I asked Farr and Kachko via our zoom interview if they believed that their profession was in any way being targeted by the FTC. I shared that I’d not heard of as many challenges related to integrative and functional medical doctors who also have in-office pharmacies. The AANP leaders shared that while there have been some FTC actions against integrative MDs, most have targeted licensed acupuncturists, NDs, nutritionists, chiropractors, and lay alternative health practitioners. They also wonder why mainstream institutions that are known to be advertising use, for instance, of intravenous Vitamin C – such as Eastern Virginia Medical School and New York’s Northwell Health – do not seem to be taking heat. Yet while there appears to have been relatively little activity against conventional medical and academic institutions, Kachko suggested that recipients of the recent surge in FTC warning letter may be the “canaries in the coal mine” for what may be yet to come for other integrative practitioners.
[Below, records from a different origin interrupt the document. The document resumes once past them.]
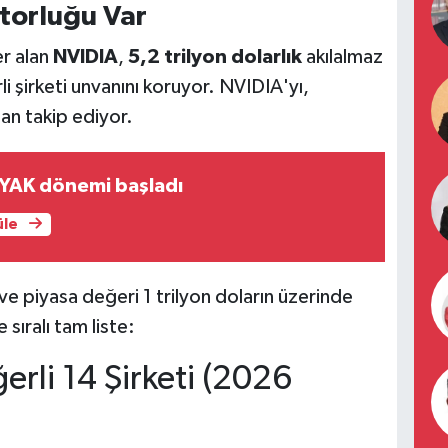
torluğu Var
er alan
NVIDIA
,
5,2 trilyon dolarlık
akılalmaz
 şirketi unvanını koruyor. NVIDIA'yı,
n takip ediyor.
YAK dönemi başladı
üle
e piyasa değeri 1 trilyon doların üzerinde
 sıralı tam liste:
erli 14 Şirketi (2026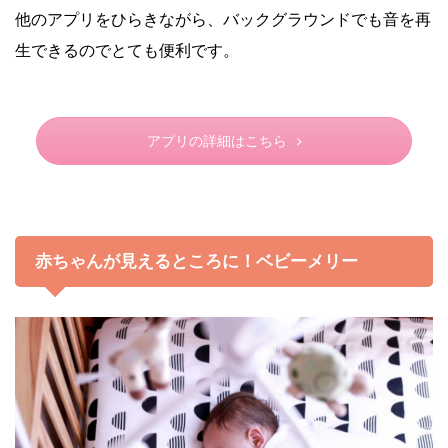
他のアプリをひらきながら、バックグラウンドでも音を再
生できるのでとても便利です。
アプリの詳細はこちら
赤ちゃんが見えるところに！ベビーメリー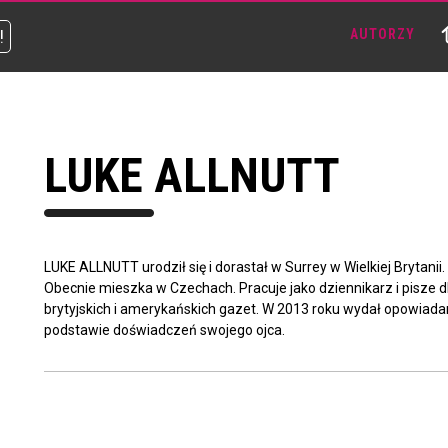
!
AUTORZY
LUKE ALLNUTT
LUKE ALLNUTT urodził się i dorastał w Surrey w Wielkiej Brytanii.
Obecnie mieszka w Czechach. Pracuje jako dziennikarz i pisze d
brytyjskich i amerykańskich gazet. W 2013 roku wydał opowiad
podstawie doświadczeń swojego ojca.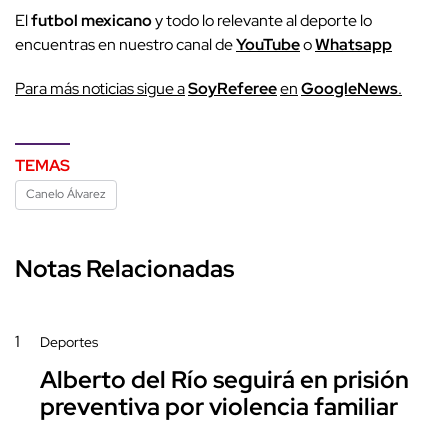
El
futbol mexicano
y todo lo relevante al deporte lo
encuentras en nuestro canal de
YouTube
o
Whatsapp
Para más noticias sigue a
SoyReferee
en
GoogleNews
.
TEMAS
Canelo Álvarez
Notas Relacionadas
1
Deportes
Alberto del Río seguirá en prisión
preventiva por violencia familiar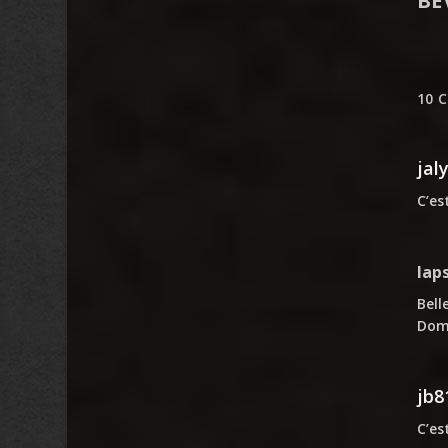
BE
10 
jal
C’es
lap
Bell
Domm
jb8
C’es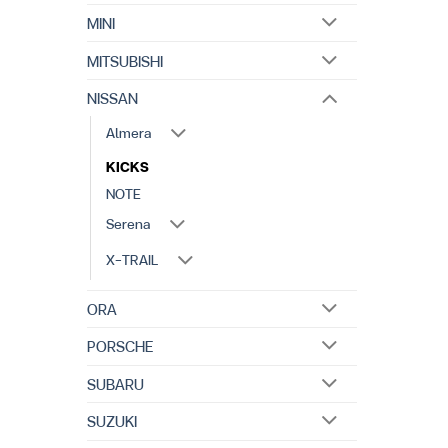
MINI
MITSUBISHI
NISSAN
Almera
KICKS
NOTE
Serena
X-TRAIL
ORA
PORSCHE
SUBARU
SUZUKI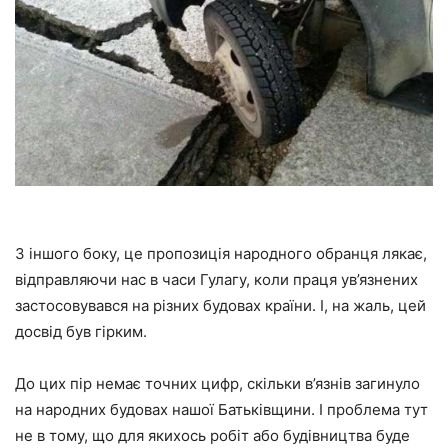
З іншого боку, це пропозиція народного обранця лякає,
відправляючи нас в часи Гулагу, коли праця ув’язнених
застосовувався на різних будовах країни. І, на жаль, цей
досвід був гірким.
До цих пір немає точних цифр, скільки в’язнів загинуло
на народних будовах нашої Батьківщини. І проблема тут
не в тому, що для якихось робіт або будівництва буде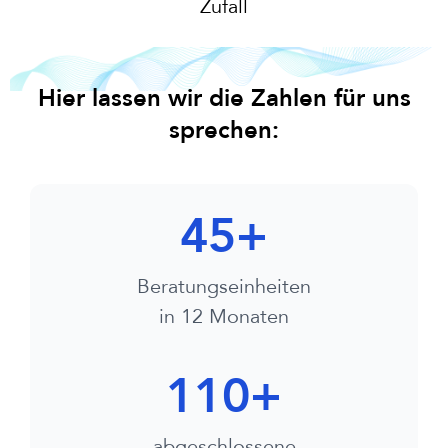
Zufall
Hier lassen wir die Zahlen für uns
sprechen:
45
+
Beratungseinheiten
in 12 Monaten
110
+
abgeschlossene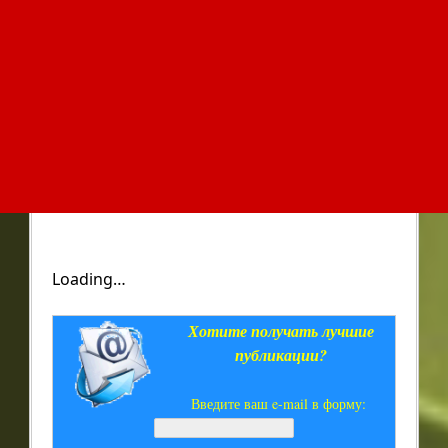
Loading…
Хотите получать лучшие
публикации?
Введите ваш e-mail в форму: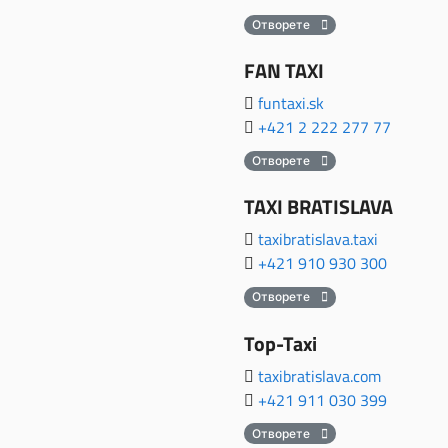
Отворете
FAN TAXI
funtaxi.sk
+421 2 222 277 77
Отворете
TAXI BRATISLAVA
taxibratislava.taxi
+421 910 930 300
Отворете
Top-Taxi
taxibratislava.com
+421 911 030 399
Отворете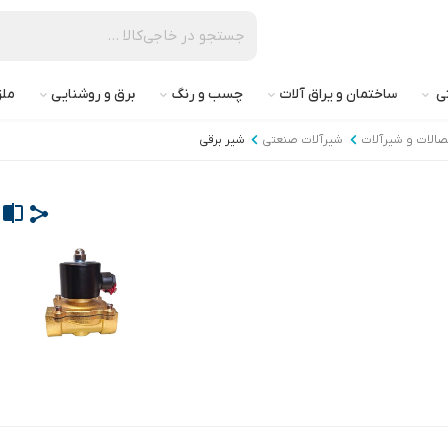
تی
ساختمان و یراق آلات
چسب و رنگ
برق و روشنایی
ملز
تصالات و شیرآلات
شیرآلات صنعتی
شیر برقی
Next steps – “novel applications” and meet with the FTC

Farr provided some useful summary notes from our exchange, that included, in part:

  • There is a heightened state of concern and need for consumer safety which is leading to unprecedented regulatory activity stepping into areas of clinical practice previously unseen.
  • Application of laws previously reserved to the dietary supplement industry is now aggressively being applied to the healthcare practitioner realm of all provider types: MD, DO, ND, DC, LAc, lay practitioners, nutritionists.
  • FTC getting involved in the advertising of services which require establishment of a doctor/patient relationship, evaluation, and patient-specific protocol, is a very unusual jurisdictional reach historically reserved for state regulatory agencies responsible for scope of practice.

The AANP’s next step is to seek to dialogue with the FTC. “We support the need for regulation,” notes Farr, and “we seek to educate them about naturopathic doctors specifically, and about our role as physicians and physician educators and learned intermediaries. We need to clarify the boundary between education and commercial speech.”

The naturopathic canaries in the present coal mine of FTC motivations may have already -through the balanced exploration evident in this Fact Sheet – produced value for the entire integrative community. The meetings with the FTC, if the agency will consent to the request, will likely produce further useful clarity.

In fact, the clarity can have a meaning that goes far beyond the COVID-19 and even the FTC context. The present challenges have common denominators with two other major issues facing the broader integrative community: the Google “censorship” of natural health content and the heightened scrutiny of the Accreditation Council on Continuing Medical Education (ACCME). Each surfaces the distinctive relationship to evidence of those whose practices, in contradistinction to the dominant school’s attack-the-virus mode, seek to support the host so it is less hospitable. Naturopathic doctors and other integrative practitioners need to be educated to the ins-and-outs of the FTC’s culture and requirements. At the same time, FTC’s regulators need own the pharma-centric imbalance in the medical industry and awaken to the value in treating disease by educating, engaging, preventing, mitigating, and restoring health.